Testo in esame ::
========================

Moscarola 10: da assessore allo Sport ha lavorato negli ultimi anni portando eventi sportivi di prima qualità, successi sotto gli occhi di tutti, non limitandosi alla passione interista e a Zanetti ma deliziando tutti i palati. La Juventus donne e la Supercoppa sono le ultime tacche di un lavoro super. Avanti così, per la lode occorre portare a giocare al Lamarmora Pozzo il Milan di Pioli, ma so che non ci deluderà.
Nightlifeproject 9: lo spettacolo delle luci provate prima dell’evento e l’immagine durante i time out danno un effetto tempio americano del basket, una bella immagine e un’emozione che cresce durante la partita.
Organizzatori biellesi 10: Maio, Cenedese e altri che abbiamo visto nel parterre felici come un bambino davanti a una vetrina di dolci. L’amore per lo sport è una passione che ti consuma e ti accompagna giorno dopo giorno, il sostegno allo sport locale si combina perfettamente e un evento come la Supercoppa è la classica ciliegina sulla torta.
Anastasi 7: l’allenatore, nativo di Poggio Rusco, e condottiero di Piacenza è tarantolato in panchina e cerca di scuotere i suoi levandosi, Allegri’s style, la giacca a metà del primo set. Ma contro la corazzata Lube i suoi non possono nulla a parte Simon.

========================

Elenco mostrato ::
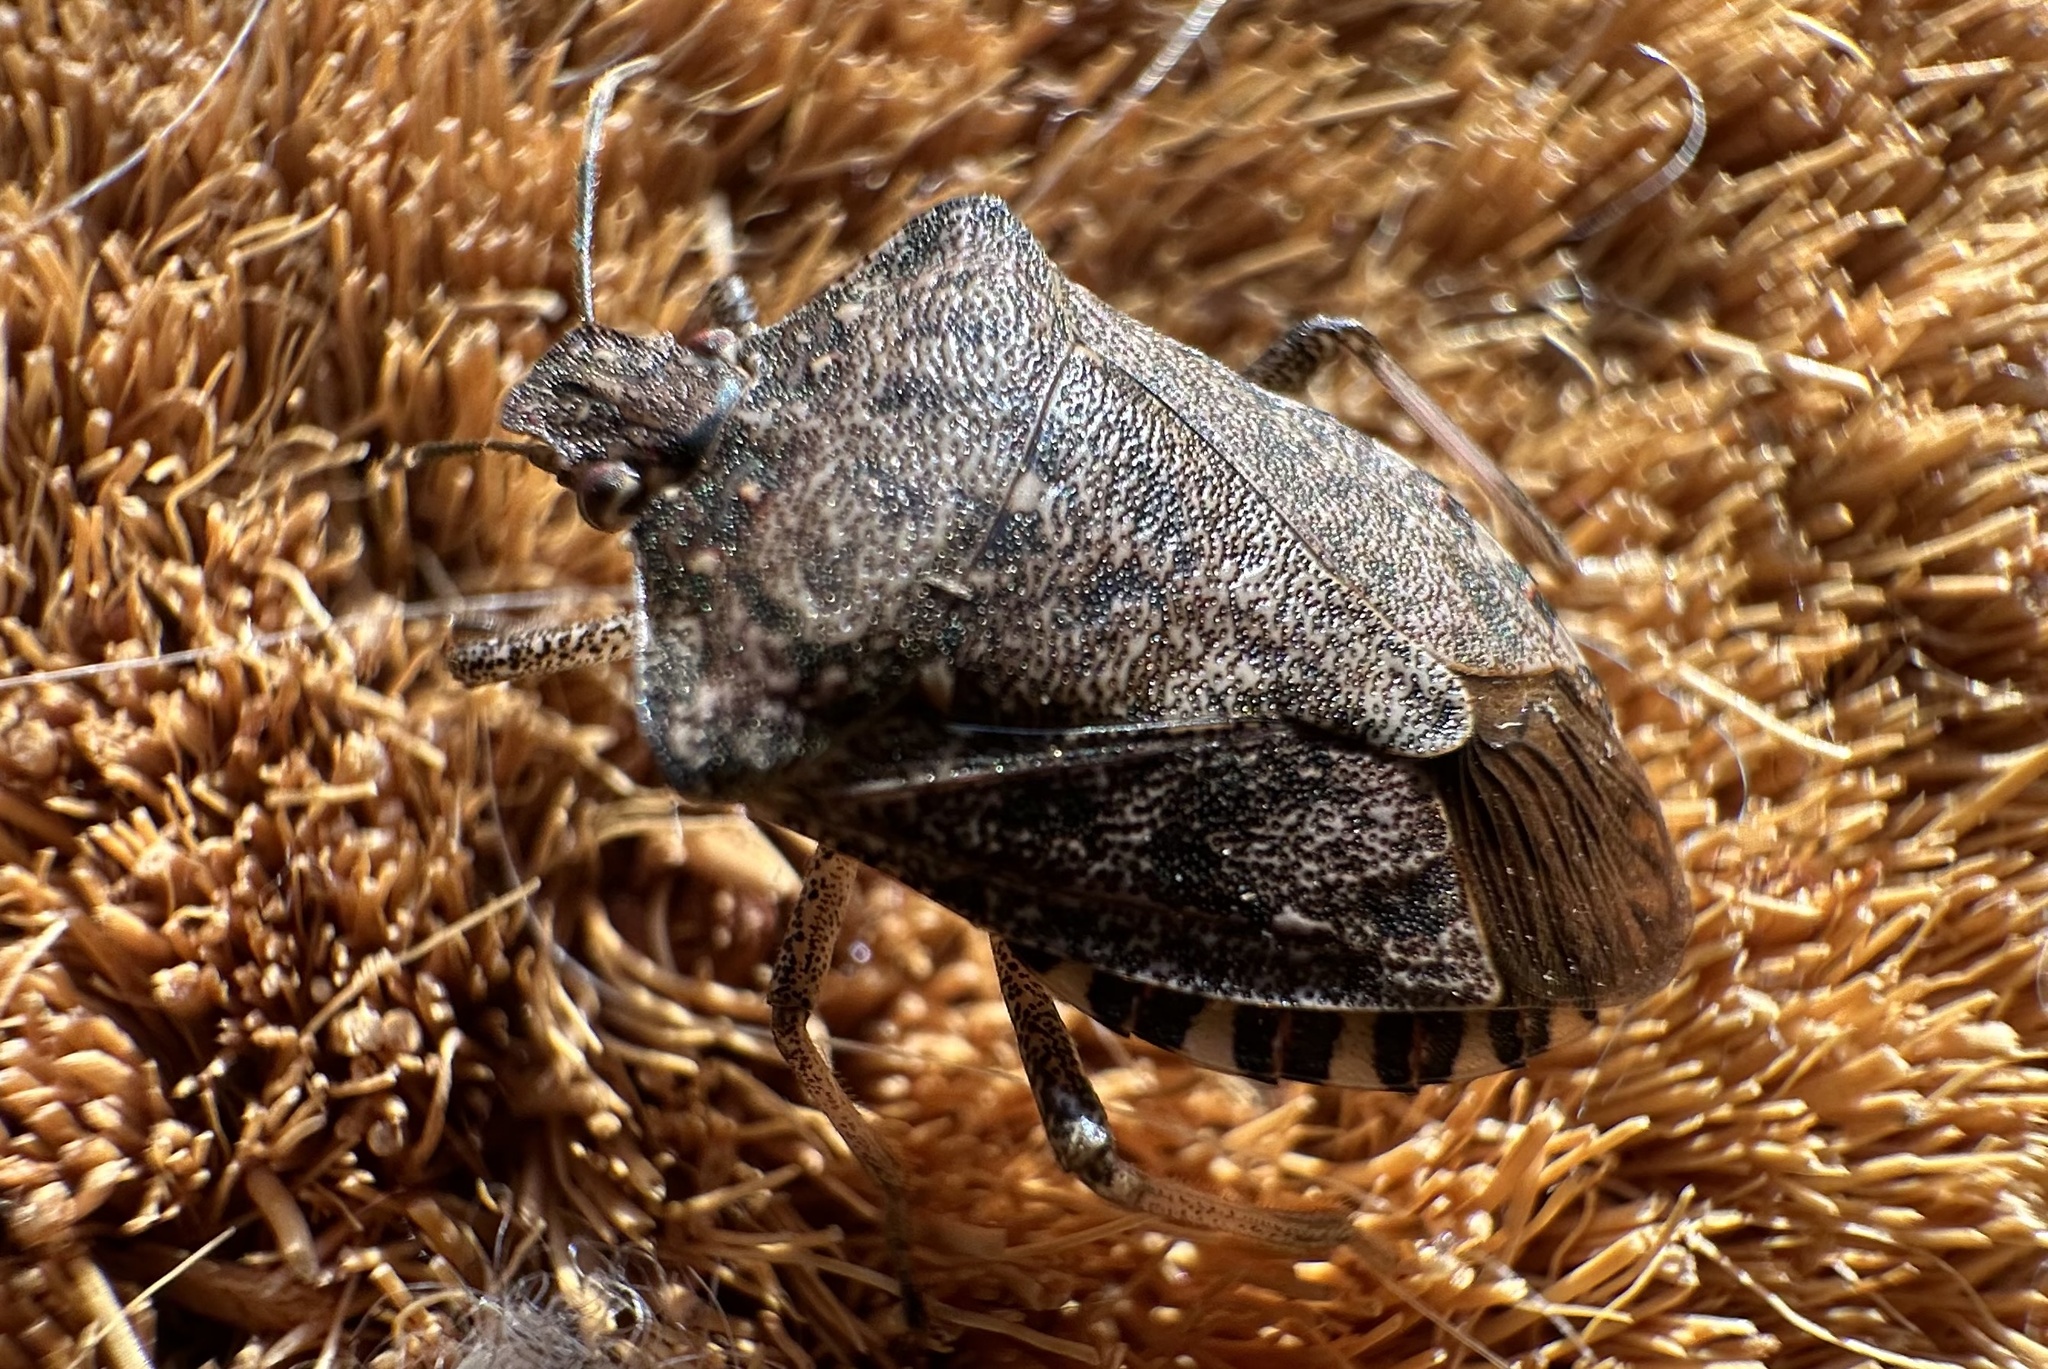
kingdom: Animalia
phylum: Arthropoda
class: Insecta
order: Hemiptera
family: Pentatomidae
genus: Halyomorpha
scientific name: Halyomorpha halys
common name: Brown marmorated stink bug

========================

Consegna ::
Prosegui le pagelle sulla Supercoppa a partire dal giudizio su Anastasi, che le chiude.

Risultato ::
Blengini 8: l’ex allenatore della nazionale è serafico, la sua squadra gira alla perfezione, mai in difficoltà, se non è lo zar russo ci pensa Nikolov o uno degli altri alfieri del suo team. Partita in ghiaccio fin dal primo set.
Tifosi Lube 8: un canto continuo ininterrotto persino commovente, si sono assisi in piccionaia con i loro megafoni e hanno accompagnato la squadra per tutta la partita. Capitano portaci lontano quello più gettonato ma con tifosi così diventa tutto più facile.
Ivan Zaytzev 7,5: fa sembrare facili le cose difficili eppure è lui il marcatore principe, le sue espressioni sono impagabili e il pubblico apprezza la sua presenza scenica.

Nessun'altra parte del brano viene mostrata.